The devil in a black Speedo.

His hand stopped her, clamped around her upper arm gently but firmly. She felt the dampness through her suddenly thin cotton shirt and shivered. “Wait a minute. Let me get a towel and I’ll go with you.”

So much for making a hasty retreat. “You need more than a towel,” she said before thinking.

He let go of her arm, then shrugged when she looked at him. “I wasn’t expecting company.”

“Apparently not,” Carole murmured, cursing herself for giving him another once-over with her wickedly independent eyes. Why couldn’t her body obey her firm resolve not to pay the least amount of attention to this totally unsuitable man?

“Are you shocked by what I’m wearing, Ms. Carole?” Rafferty asked in a teasing tone.

“You don’t have anything I haven’t seen before,” she replied, folding her arms across her chest and looking over the high fence toward the barn. Not that she could see anything.

She wasn’t about to tell him that she hadn’t seen anything exactly like he displayed. If the rest of him was as good as—Don’t go there, she warned herself. Stop thinking about him that way!

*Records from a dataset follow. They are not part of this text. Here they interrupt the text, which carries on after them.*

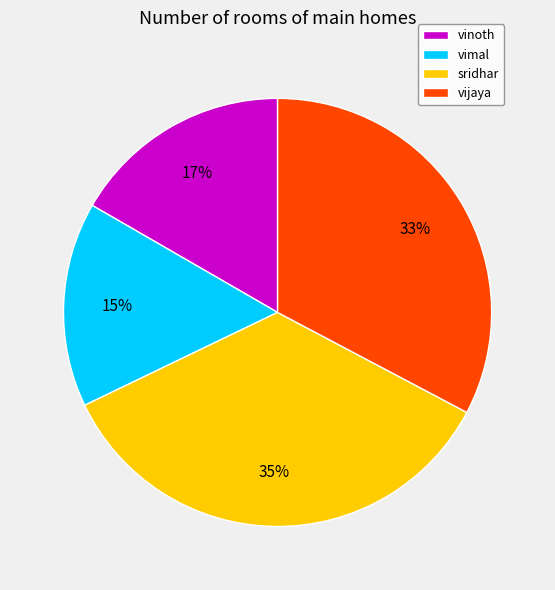

How many slices are in this pie chart?

4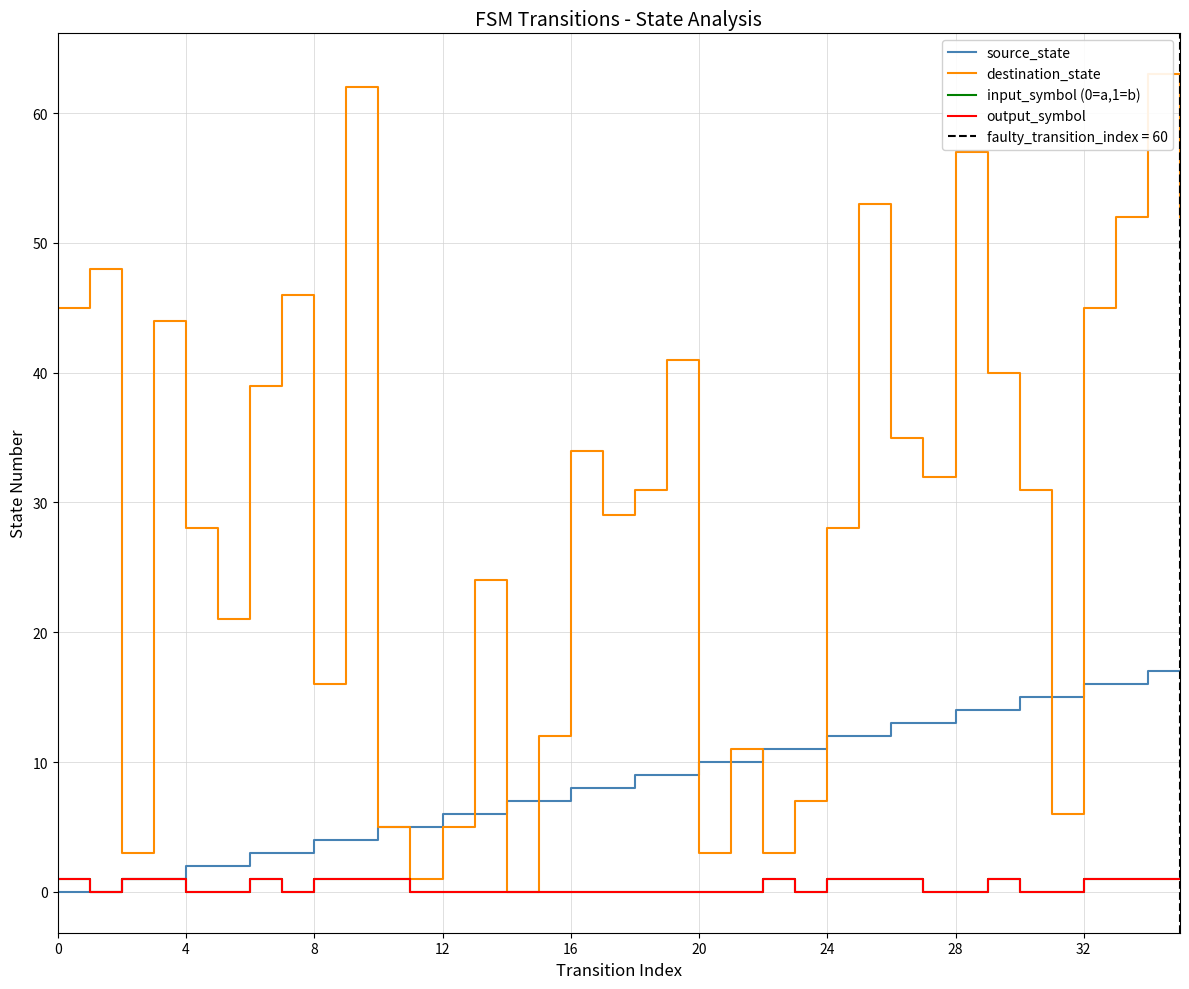

The value of source_state at 31 is 15. True or false?

True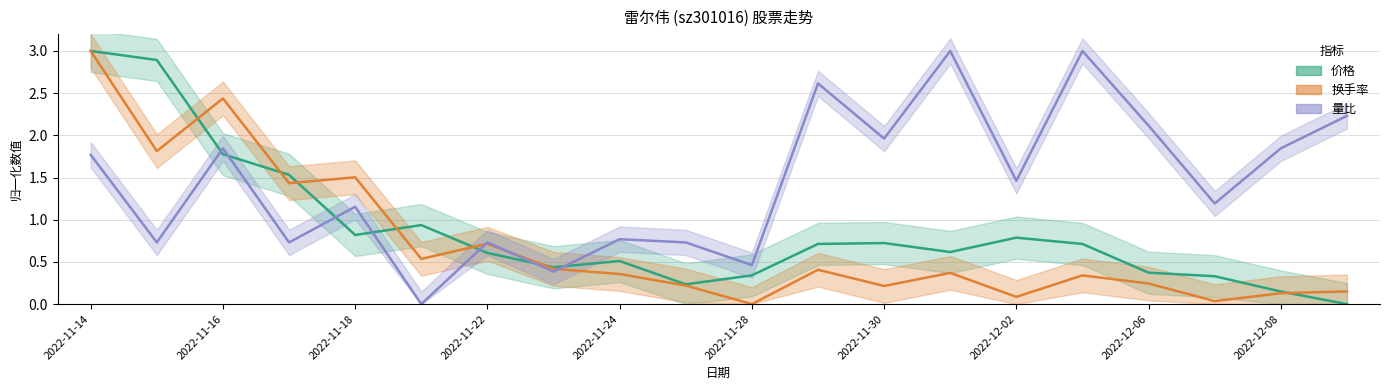

True or false: 价格 and 量比 intersect in this chart.

True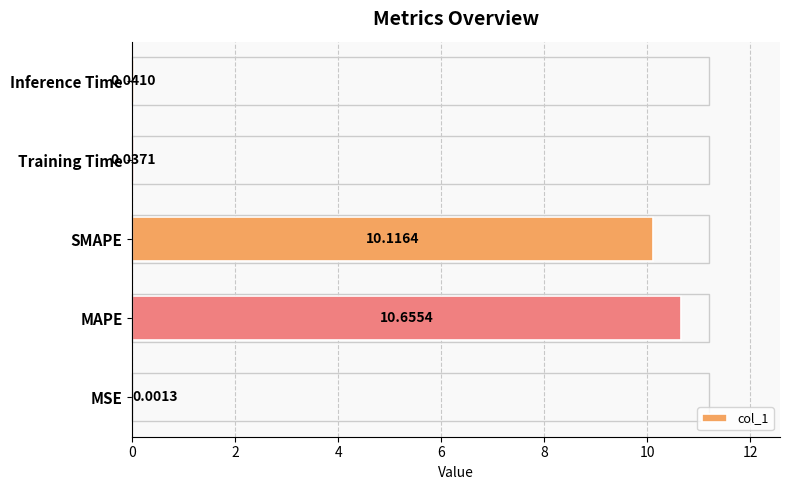

What is the sum of the values at Inference Time and MAPE?

10.7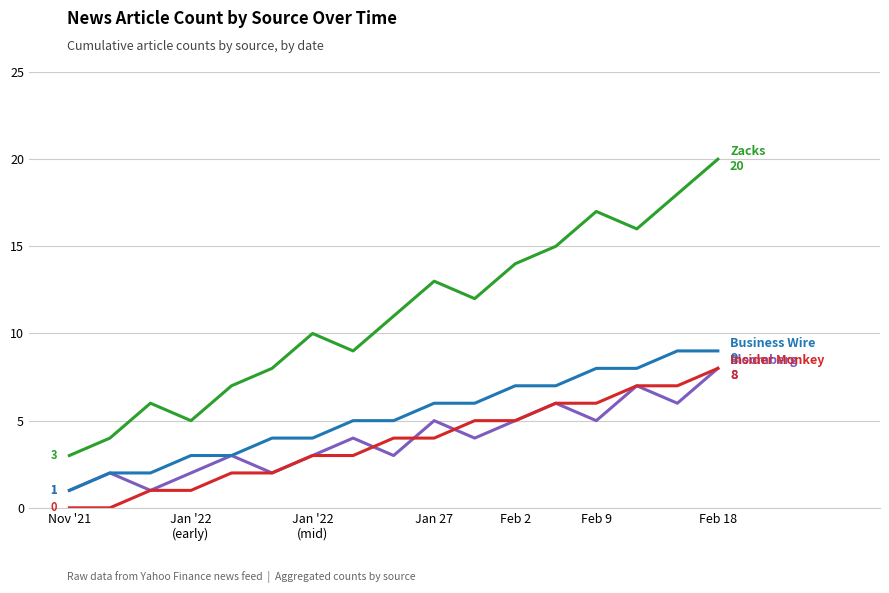

What is the maximum value shown in the chart?

20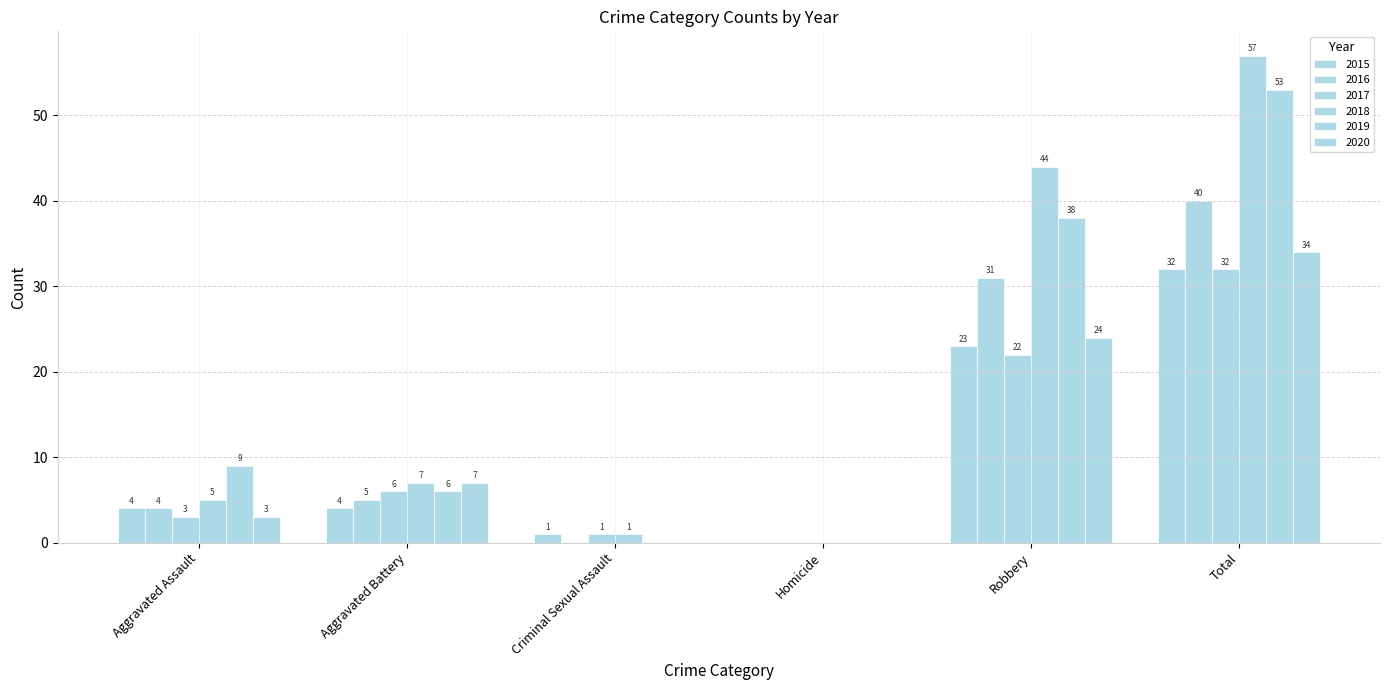

Count the number of categories in the chart.

6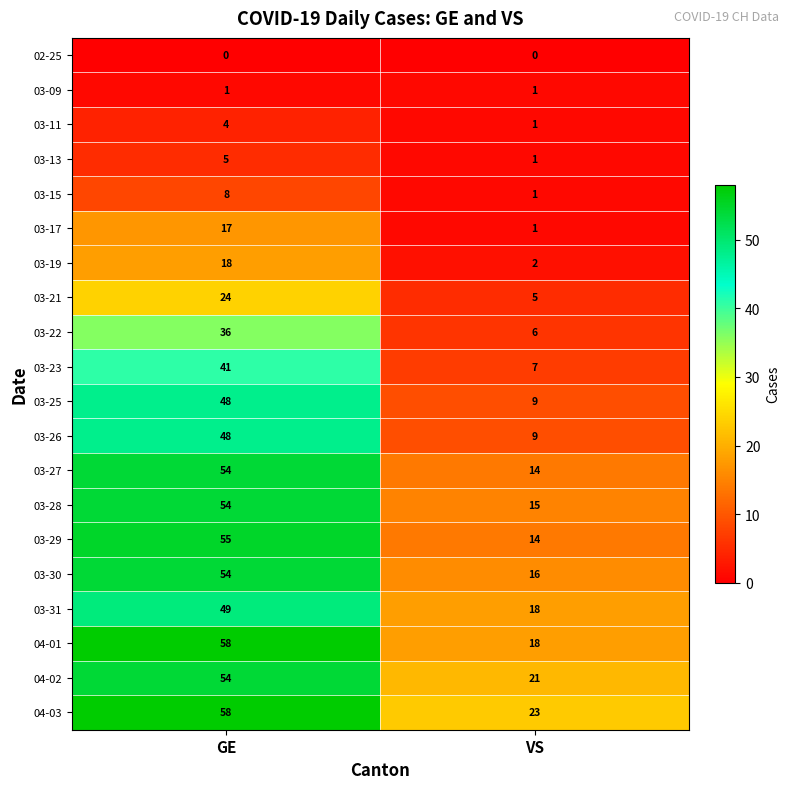

Rank the categories by 03-22 value from highest to lowest.

GE, VS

“I’ll bet you don’t have a lot of cowboys running around in competitive swimwear,” he said with a chuckle. “I assume the community is a little more conservative than that.”

“You’ve got that right,” Carole agreed, still not looking at him. “We tend to be a bit more modest.”

“So you think I’m an exhibitionist for swimming in my own pool?”

“I didn’t call you names.”

“You didn’t have to,” he said, his voice coming from very close beside her. She couldn’t resist looking.

“Is this better?” He held his arms out, revealing a partially buttoned cotton shirt and a yellow towel wrapped around his waist.